◆ What the task requires
Output all the records word for word. Drop the pictures.

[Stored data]

···

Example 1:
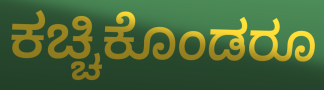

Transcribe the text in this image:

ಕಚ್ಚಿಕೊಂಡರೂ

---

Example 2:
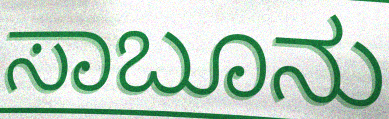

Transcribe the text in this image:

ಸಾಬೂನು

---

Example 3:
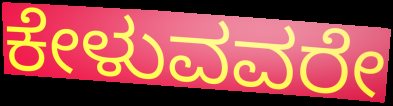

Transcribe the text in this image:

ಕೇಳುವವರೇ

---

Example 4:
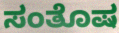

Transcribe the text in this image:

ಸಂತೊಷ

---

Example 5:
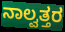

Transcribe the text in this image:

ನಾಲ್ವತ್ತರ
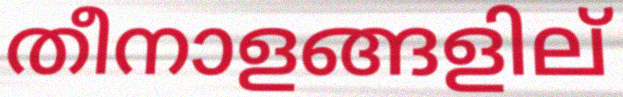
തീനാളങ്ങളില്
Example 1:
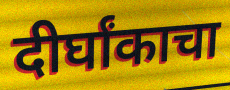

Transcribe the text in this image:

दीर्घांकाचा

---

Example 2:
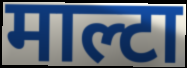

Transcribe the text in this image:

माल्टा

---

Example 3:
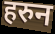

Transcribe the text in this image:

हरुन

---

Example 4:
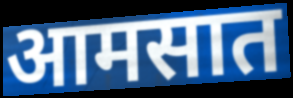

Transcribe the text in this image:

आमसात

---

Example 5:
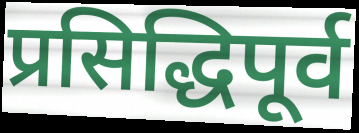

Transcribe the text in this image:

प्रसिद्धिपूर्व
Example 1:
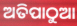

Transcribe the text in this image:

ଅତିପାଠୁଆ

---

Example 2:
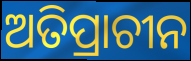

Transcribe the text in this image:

···

◆ Expected answer
Example 1:

Transcribe the text in this image:

ಕಚ್ಚಿಕೊಂಡರೂ

---

Example 2:

Transcribe the text in this image:

ಸಾಬೂನು

---

Example 3:

Transcribe the text in this image:

ಕೇಳುವವರೇ

---

Example 4:

Transcribe the text in this image:

ಸಂತೊಷ

---

Example 5:

Transcribe the text in this image:

ನಾಲ್ವತ್ತರ
തീനാളങ്ങളില്
Example 1:

Transcribe the text in this image:

दीर्घांकाचा

---

Example 2:

Transcribe the text in this image:

माल्टा

---

Example 3:

Transcribe the text in this image:

हरुन

---

Example 4:

Transcribe the text in this image:

आमसात

---

Example 5:

Transcribe the text in this image:

प्रसिद्धिपूर्व
Example 1:

Transcribe the text in this image:

ଅତିପାଠୁଆ

---

Example 2:

Transcribe the text in this image:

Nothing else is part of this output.